Physician-Legislator Targets Insurance Giants in Washington
A Career of Service Meets Political Action
Health insurers 1 7 trillion revenue – For three and a half decades, my professional existence has revolved around one singular mission: healing those who seek my help. Today, wearing two hats as both a medical doctor and a member of Congress, I have chosen to confront what I consider the most formidable and self-interested organization in our nation’s capital—the health insurance industry.
The financial landscape of this sector reveals troubling patterns. During the year 2025, seven dominant for-profit insurance corporations collectively generated approximately $1.7 trillion in total revenue. This staggering figure translated into minimum profits of $54 billion. However, these profit numbers likely represent an underestimation, considering these companies’ demonstrated capacity and tendency to reclassify and conceal their actual financial gains through various accounting mechanisms.
The Capitalist Perspective on Healthcare Profits
I do not harbor an inherent aversion to profitability. My worldview remains fundamentally capitalist. Yet, a critical distinction exists: these insurance corporations depend heavily on taxpayer contributions to sustain their operations. This dependency creates an unusual dynamic where public funds flow into private coffers at an alarming rate.
Consider UnitedHealthcare, which stands as the largest entity within the healthcare sector. This corporation now derives over seventy-seven percent of its income from government-sponsored programs. This situation appears contradictory when one considers that UnitedHealthcare enrolls nearly double the number of individuals in its private commercial plans compared to government programs. Despite this, the company mounted an aggressive lobbying campaign to maintain the subsidies established under the Affordable Care Act.
The Stock Buyback Phenomenon
Since the year 2015, the seven leading insurance companies have invested more than $137 billion in purchasing their own shares. This practice raises significant concerns. When corporations buy back their stock, they artificially elevate share prices while simultaneously concealing fundamental financial vulnerabilities. Executive compensation becomes inflated as a result, even when underlying business performance may not justify such increases.
Historically, this practice faced legal restrictions. Throughout most of the twentieth century, stock buybacks were predominantly prohibited because courts and regulators classified them as a mechanism for manipulating stock market values. While generating profit and rewarding shareholders remains entirely acceptable, these insurance giants prefer channeling their surplus earnings into buybacks rather than reducing premiums for policyholders.
This financial maneuvering contributes directly to an escalating cycle of economic hardship for patients attempting to afford necessary medical treatment. The money flows upward to executives and investors instead of downward to those requiring care.
An Oligopoly’s Grip on American Healthcare
We currently observe an oligopolistic structure extracting nearly $2 trillion each year from American citizens while progressively restricting access to essential medical services. Rising profits correlate with an expanding labyrinth of pre-authorization requirements, claim denials, and disputes over out-of-network providers. These mechanisms serve primarily to enrich corporate leadership and shareholders rather than facilitate patient recovery.
The rapid expansion of vertical integration within the industry, accompanied by escalating costs, aligns conveniently with the Affordable Care Act—a legislative framework originally drafted by insurance corporations for their own benefit.
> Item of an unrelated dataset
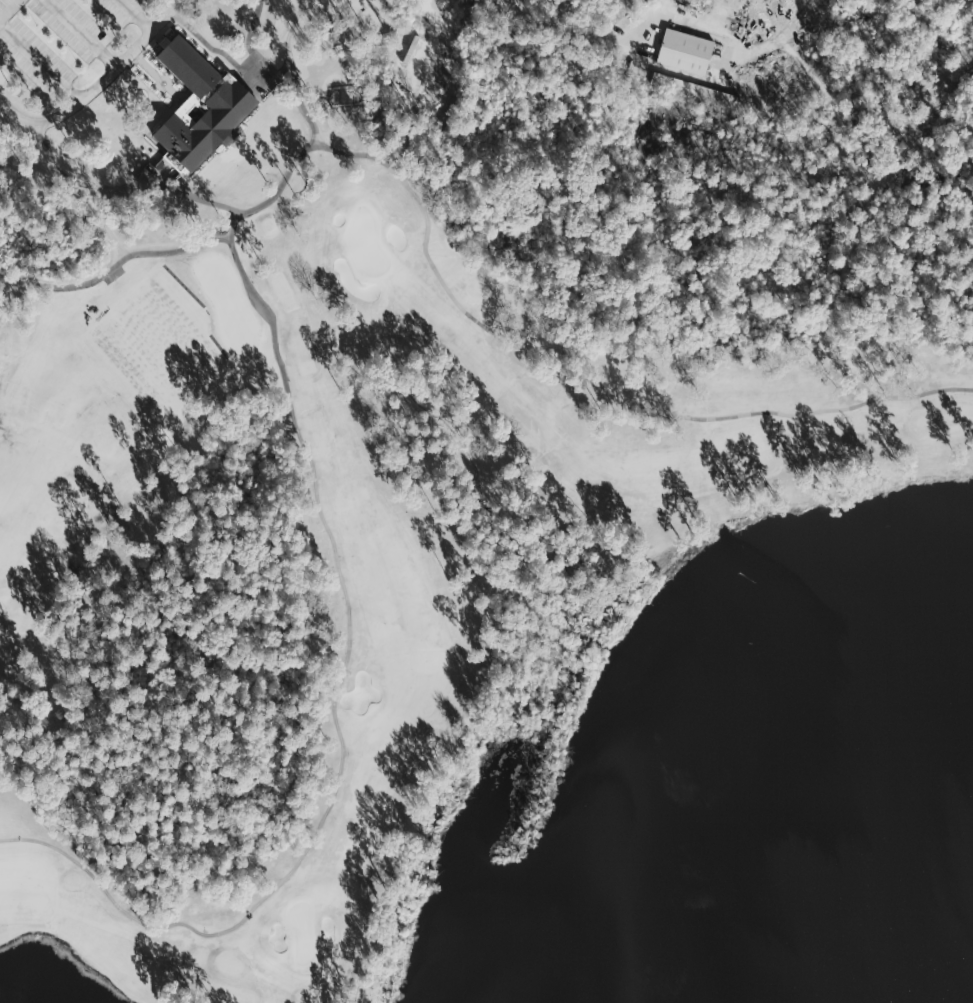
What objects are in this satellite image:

If given the authority, I would dismantle these corporate behemoths and abolish the for-profit model entirely from healthcare delivery.
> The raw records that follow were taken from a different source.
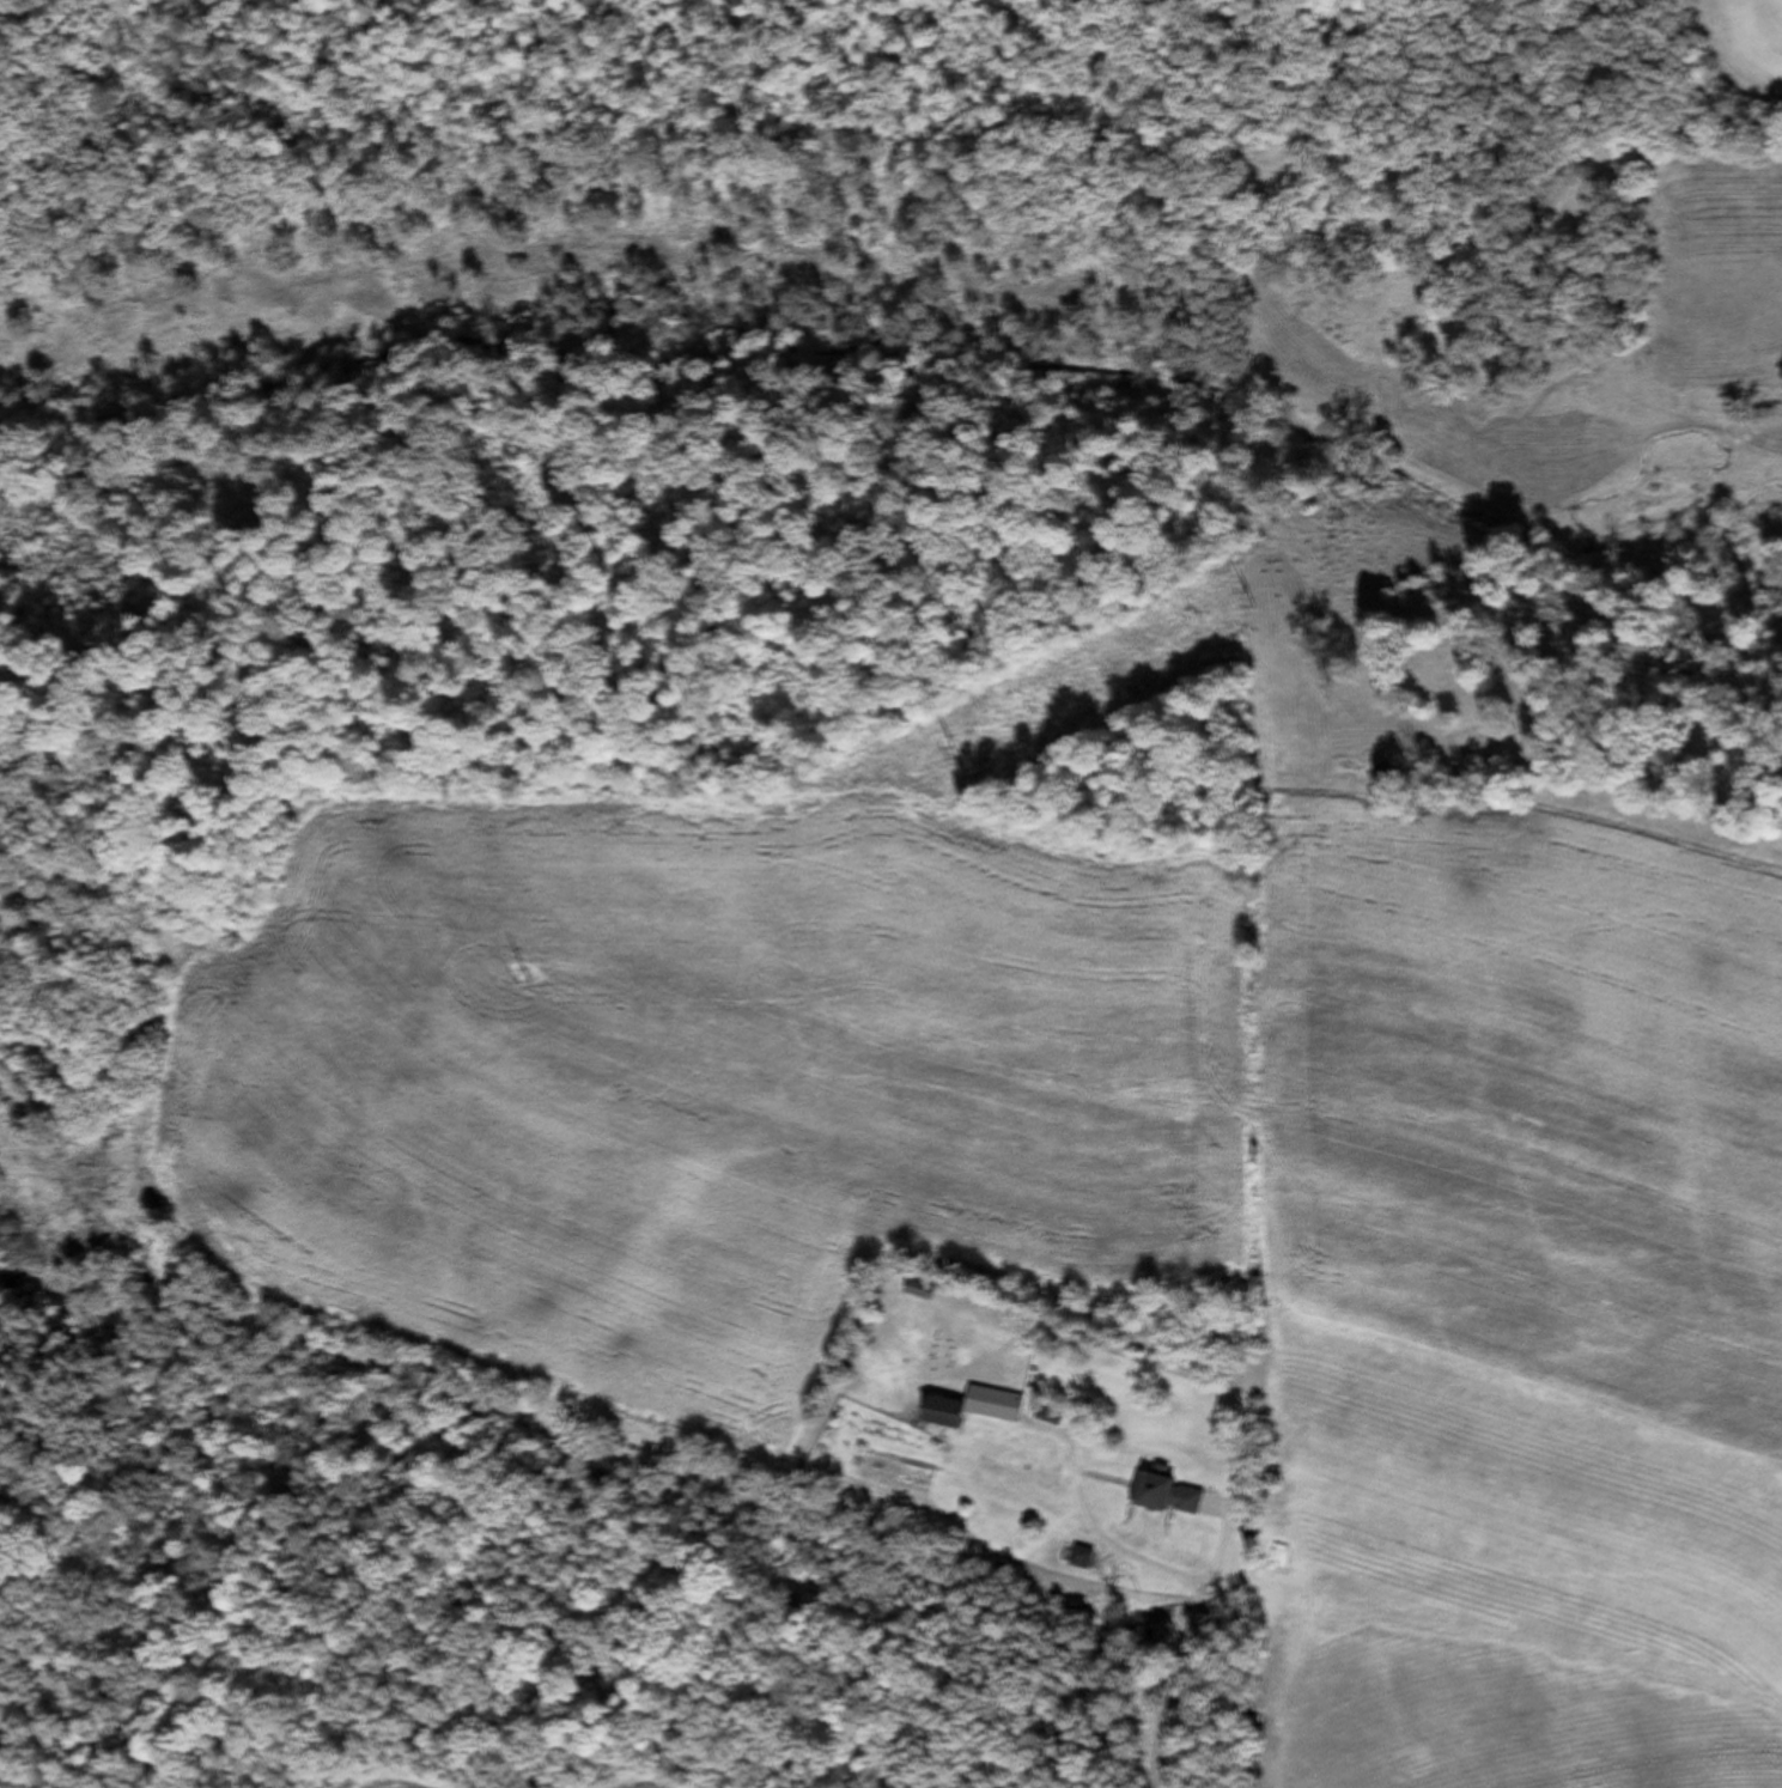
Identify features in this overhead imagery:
power tower: (1251, 598)
power tower: (956, 750)
power tower: (522, 974)
building: (969, 1407)
building: (1164, 1495)
road: (1199, 1692)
The American patient simply cannot sustain this bloated administrative apparatus that contributes minimal value to actual wellness outcomes. Emergency room visits should not devastate family finances. Cancer treatments we understand how to administer should remain accessible. Common medications that save lives should not become luxuries reserved for the wealthy.
A Call for Accountability
Regarding the challenges plaguing American medicine, I maintain an equal-opportunity approach to criticism. I will challenge any sector that creates unnecessary obstacles for patients. Multiple entities share responsibility for our current situation, but the excessive and greedy practices of our largest insurance corporations occupy the top position on my list of concerns.
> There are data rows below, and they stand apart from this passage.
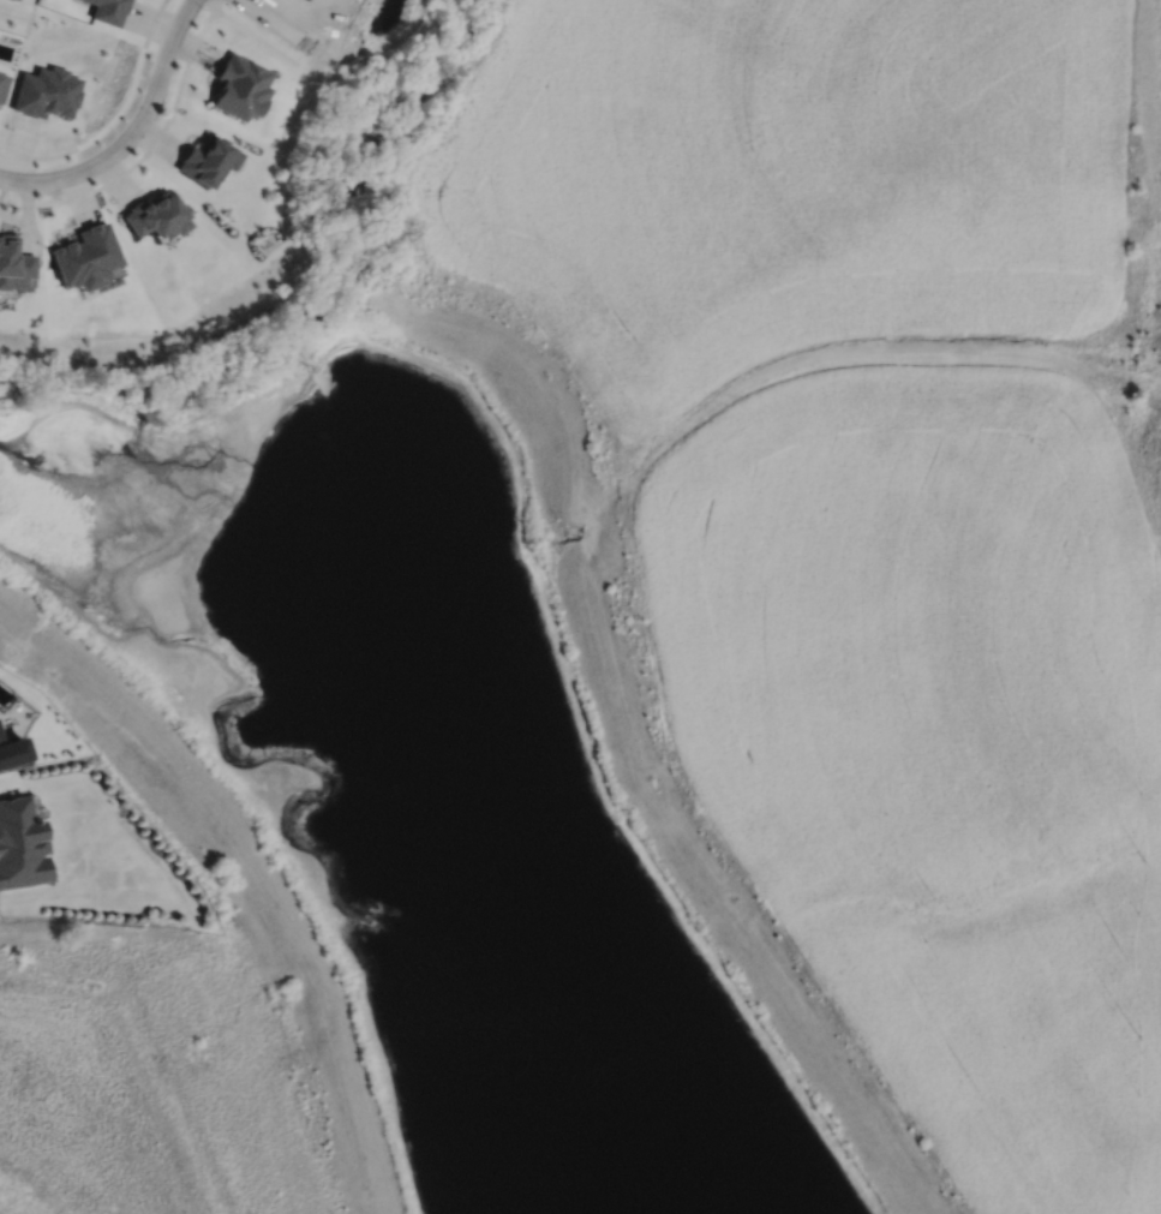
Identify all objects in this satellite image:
street lamp: (201, 7)
building: (108, 10)
road: (278, 22)
street lamp: (265, 28)
building: (4, 86)
building: (241, 87)
building: (47, 92)
road: (171, 113)
road: (115, 116)
street lamp: (116, 132)
road: (132, 133)
building: (208, 160)
building: (156, 217)
building: (86, 258)
building: (15, 265)
crop: (872, 508)
building: (12, 751)
building: (20, 844)

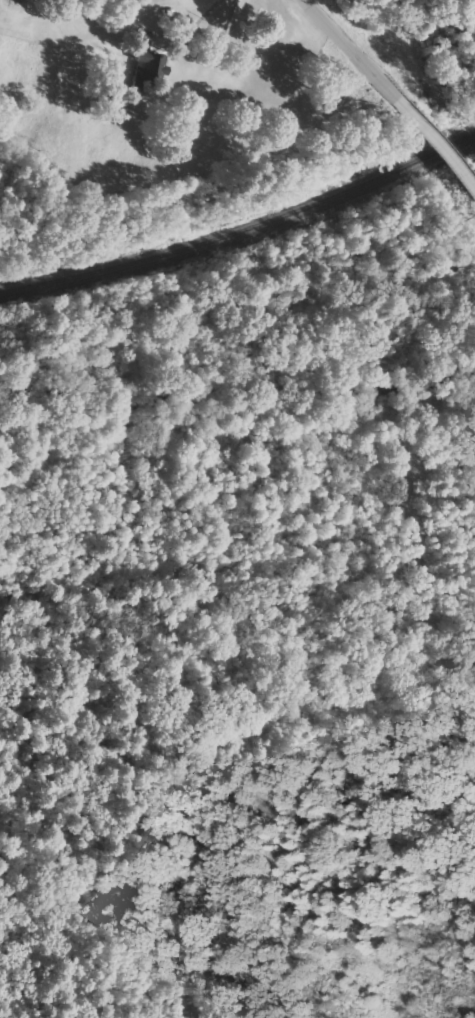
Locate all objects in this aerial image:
road: (349, 51)
building: (147, 67)
road: (433, 148)
road: (474, 193)
railway: (242, 228)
The American public is increasingly recognizing these problems. Citizens across the political spectrum, including members of Congress, are beginning to pay attention. The era of accepting the status quo appears to be ending.
The American patient simply cannot afford to feed this bloated bureaucracy that adds very little to their wellness.
Greg Murphy, M.D., represents North Carolina’s 3rd District. He serves as co-chair of the Congressional Doctors Caucus.